Herman Q. Louse is Poppy's valet, one of the many indentured servants who have racked up an insurmountable debt in his casino (and whose long-term memories have subsequently been erased). Louse's primary duty is to administer Poppy's medication: near-lethal doses of benzodiazepines. But as he goes about his carefully monitored business, he becomes aware of a growing conspiracy against Poppy and becomes his unlikely protector—that is, until people start to point fingers at Louse.

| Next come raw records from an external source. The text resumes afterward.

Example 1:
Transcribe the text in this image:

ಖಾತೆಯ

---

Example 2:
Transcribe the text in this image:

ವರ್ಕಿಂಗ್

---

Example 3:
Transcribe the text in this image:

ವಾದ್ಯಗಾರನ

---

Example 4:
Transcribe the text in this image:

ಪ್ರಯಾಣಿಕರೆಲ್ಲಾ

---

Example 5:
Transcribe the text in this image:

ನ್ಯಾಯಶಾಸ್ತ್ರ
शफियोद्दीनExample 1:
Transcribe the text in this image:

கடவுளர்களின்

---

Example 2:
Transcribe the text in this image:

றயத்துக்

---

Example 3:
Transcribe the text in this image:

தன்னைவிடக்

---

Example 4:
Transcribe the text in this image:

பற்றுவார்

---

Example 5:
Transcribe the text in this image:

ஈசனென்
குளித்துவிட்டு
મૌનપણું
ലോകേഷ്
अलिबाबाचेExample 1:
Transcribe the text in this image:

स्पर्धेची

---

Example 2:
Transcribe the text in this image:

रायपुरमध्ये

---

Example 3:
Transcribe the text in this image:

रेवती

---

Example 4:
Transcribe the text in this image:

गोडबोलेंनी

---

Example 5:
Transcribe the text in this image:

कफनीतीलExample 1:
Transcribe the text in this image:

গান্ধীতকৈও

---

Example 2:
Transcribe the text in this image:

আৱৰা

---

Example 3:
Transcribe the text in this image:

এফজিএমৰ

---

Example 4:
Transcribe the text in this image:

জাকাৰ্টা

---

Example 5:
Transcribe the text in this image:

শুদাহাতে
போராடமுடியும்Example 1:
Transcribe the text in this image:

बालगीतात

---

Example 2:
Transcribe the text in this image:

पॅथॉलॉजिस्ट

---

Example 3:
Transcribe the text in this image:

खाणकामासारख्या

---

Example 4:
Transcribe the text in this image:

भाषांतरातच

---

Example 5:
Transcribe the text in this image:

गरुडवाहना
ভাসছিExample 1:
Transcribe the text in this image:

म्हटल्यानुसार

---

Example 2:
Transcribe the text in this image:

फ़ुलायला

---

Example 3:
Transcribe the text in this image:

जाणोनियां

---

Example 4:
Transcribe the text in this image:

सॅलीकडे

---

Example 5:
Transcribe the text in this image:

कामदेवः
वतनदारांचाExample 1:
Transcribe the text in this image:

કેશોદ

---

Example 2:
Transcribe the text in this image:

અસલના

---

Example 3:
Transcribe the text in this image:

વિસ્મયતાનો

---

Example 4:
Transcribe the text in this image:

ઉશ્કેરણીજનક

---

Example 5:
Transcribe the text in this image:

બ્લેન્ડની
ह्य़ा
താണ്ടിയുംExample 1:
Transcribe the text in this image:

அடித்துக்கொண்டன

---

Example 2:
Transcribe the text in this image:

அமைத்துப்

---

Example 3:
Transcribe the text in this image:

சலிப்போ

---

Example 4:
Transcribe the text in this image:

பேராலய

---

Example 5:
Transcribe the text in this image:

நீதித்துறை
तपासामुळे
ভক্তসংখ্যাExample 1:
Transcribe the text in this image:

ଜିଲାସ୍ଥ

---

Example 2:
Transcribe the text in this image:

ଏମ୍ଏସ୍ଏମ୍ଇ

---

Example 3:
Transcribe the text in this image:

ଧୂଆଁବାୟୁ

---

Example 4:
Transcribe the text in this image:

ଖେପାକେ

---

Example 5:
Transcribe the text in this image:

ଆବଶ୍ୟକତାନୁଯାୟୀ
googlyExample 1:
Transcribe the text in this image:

Dark, disturbing, yet acerbically funny, Louse by David Grand is a vividly imagined tale, at once timely and unforgettable.
PUBLISHERS WEEKLY
Debut novelist Grand evokes the frightening, impersonal futures of Kafka, Orwell and Philip K. Dick in this chilling account of a gambler who forfeits his memory in order to pay off his debts. When the reader first encounters him, Herman Q. Louse works as a domestic orderly in an ultramodern complex in the middle of the desert. His daily task is to administer near-lethal narcotic injections to Herbert Horatio "Poppy" Blackwell, the Howard Hughes-like Executive Controlling Partner of the Resort Town of G. A fabulously wealthy aviator and movie producer wasted now by age and drugs, Blackwell has created the hermetically self-sufficient Resort of G as the apotheosis of his megalomania and as an assurance of entering into Paradise. Staffed with numberless drugged drones who must study their "social contracts" to know what is and is not appropriate behavior, G promises the future trustee the chance to move up in the system by moving down "and in the process of moving down, he will move up." Louse, in many ways a model worker (he hunts vermin with alacrity and obediently injects himself in the palm when he feels the need to sleep), is troubled by the introduction of subversive forces into G's humming efficiency, forces insinuated by Poppy himself, which call Louse's very identity into question. Grand methodically and convincingly constructs Louse's antiseptic, delusionary environment with a control, dark humor and vertiginous imagination that are remarkable in a first novel.